■ Description of the task
Your task is to reproduce exactly the lines from the one containing "(684, 613) = (596, 441): cardboard" through the last line below, both ends included, and nothing else, with no pictures.

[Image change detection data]
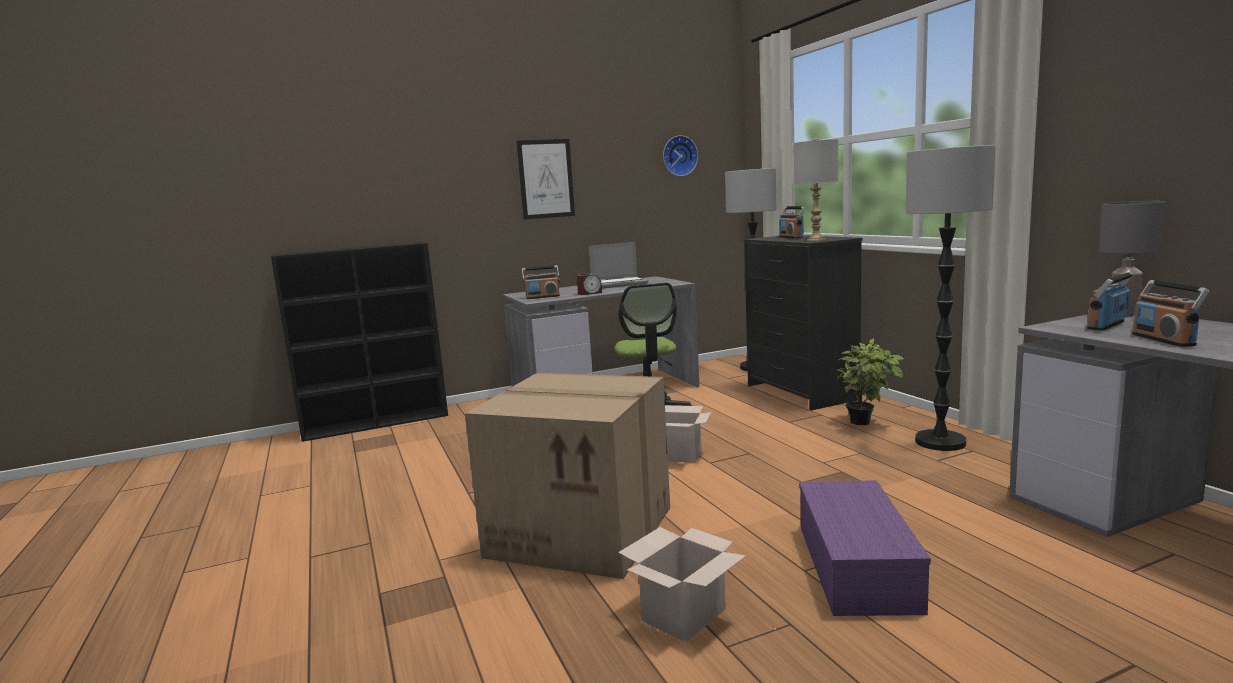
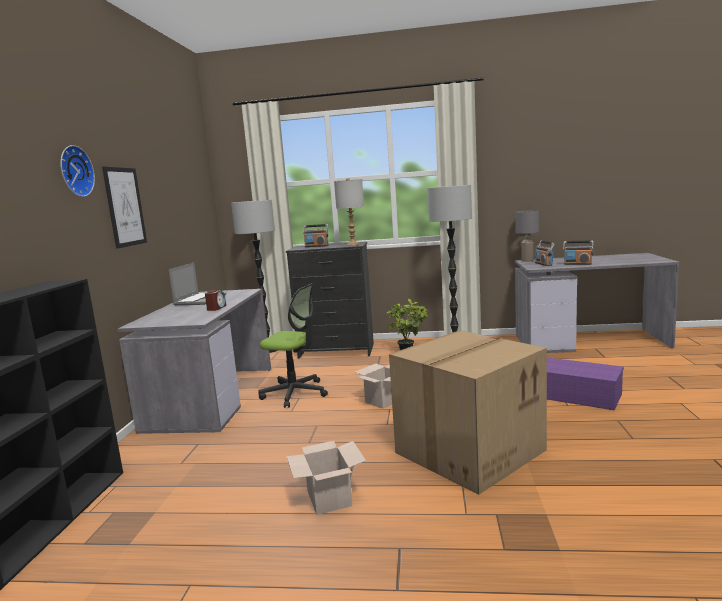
camera: 60 degrees left, 0 degrees up
(542, 297) = (186, 319): radio -> none
(679, 156) = (189, 189): wall clock -> wall clock (74, 171)
(684, 613) = (596, 441): cardboard box -> cardboard box (328, 498)

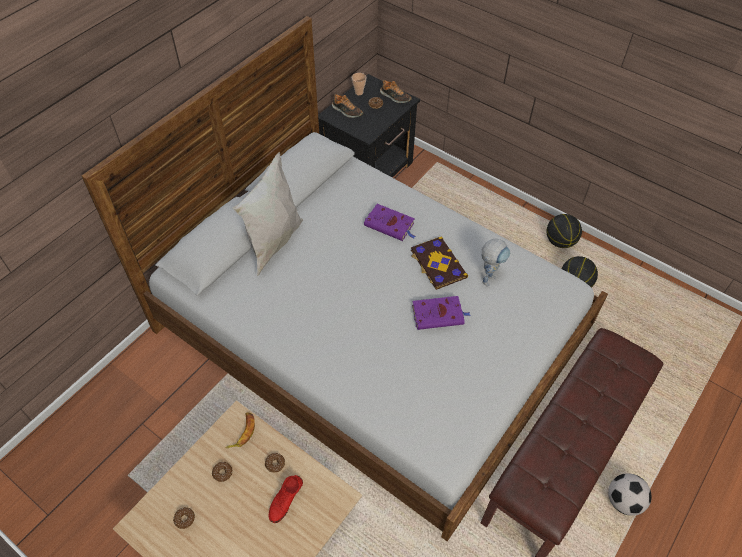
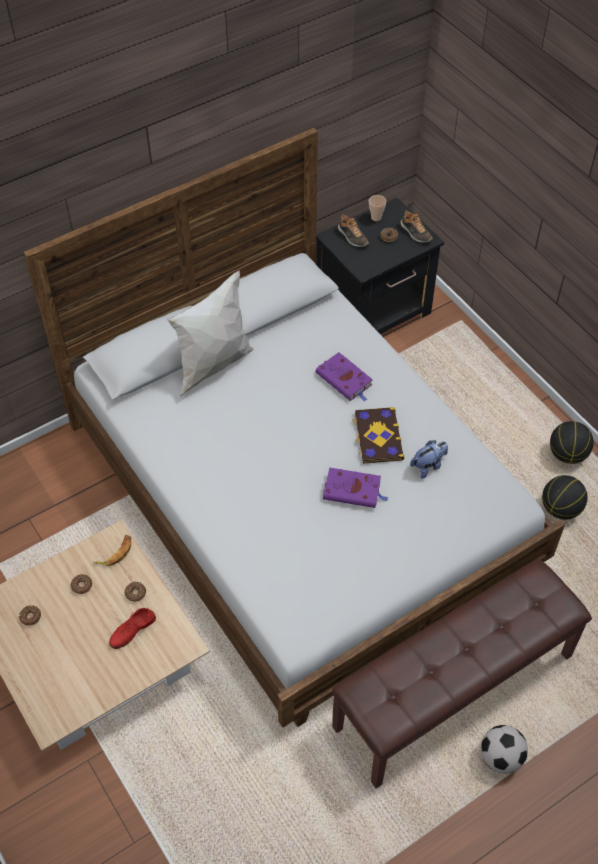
camera: 20 degrees right, 0 degrees up
(489, 277) = (428, 466): toy robot -> plush toy

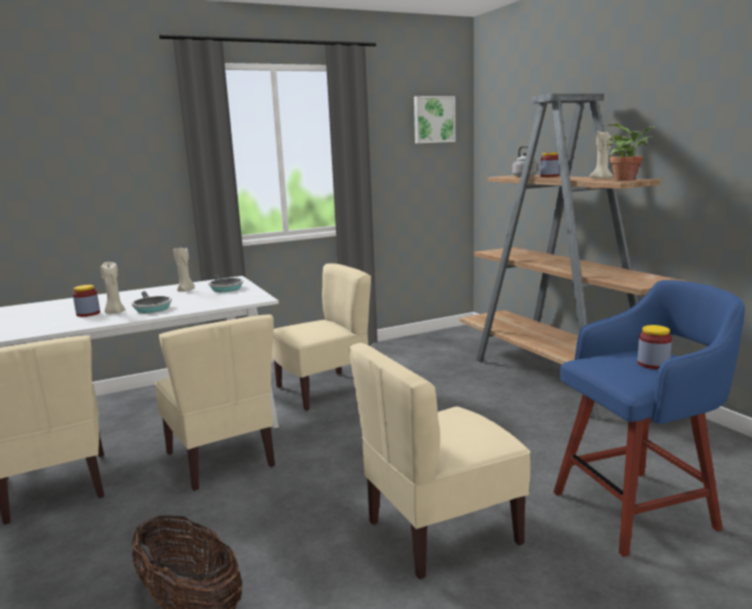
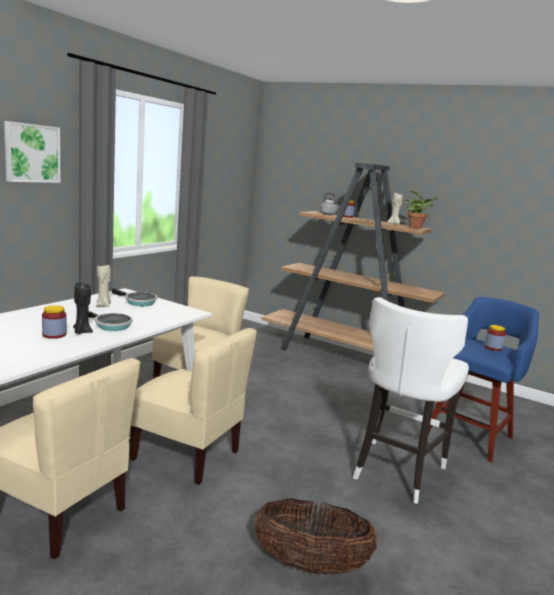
camera: 35 degrees left, 0 degrees up
(115, 312) = (82, 332): beige candle -> black candle
(433, 119) = (236, 158): picture -> picture (31, 153)
(441, 531) = (396, 471): beige chair -> white stool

■ Solution to the exercise
(684, 613) = (596, 441): cardboard box -> cardboard box (328, 498)

camera: 20 degrees right, 0 degrees up
(489, 277) = (428, 466): toy robot -> plush toy

camera: 35 degrees left, 0 degrees up
(115, 312) = (82, 332): beige candle -> black candle
(433, 119) = (236, 158): picture -> picture (31, 153)
(441, 531) = (396, 471): beige chair -> white stool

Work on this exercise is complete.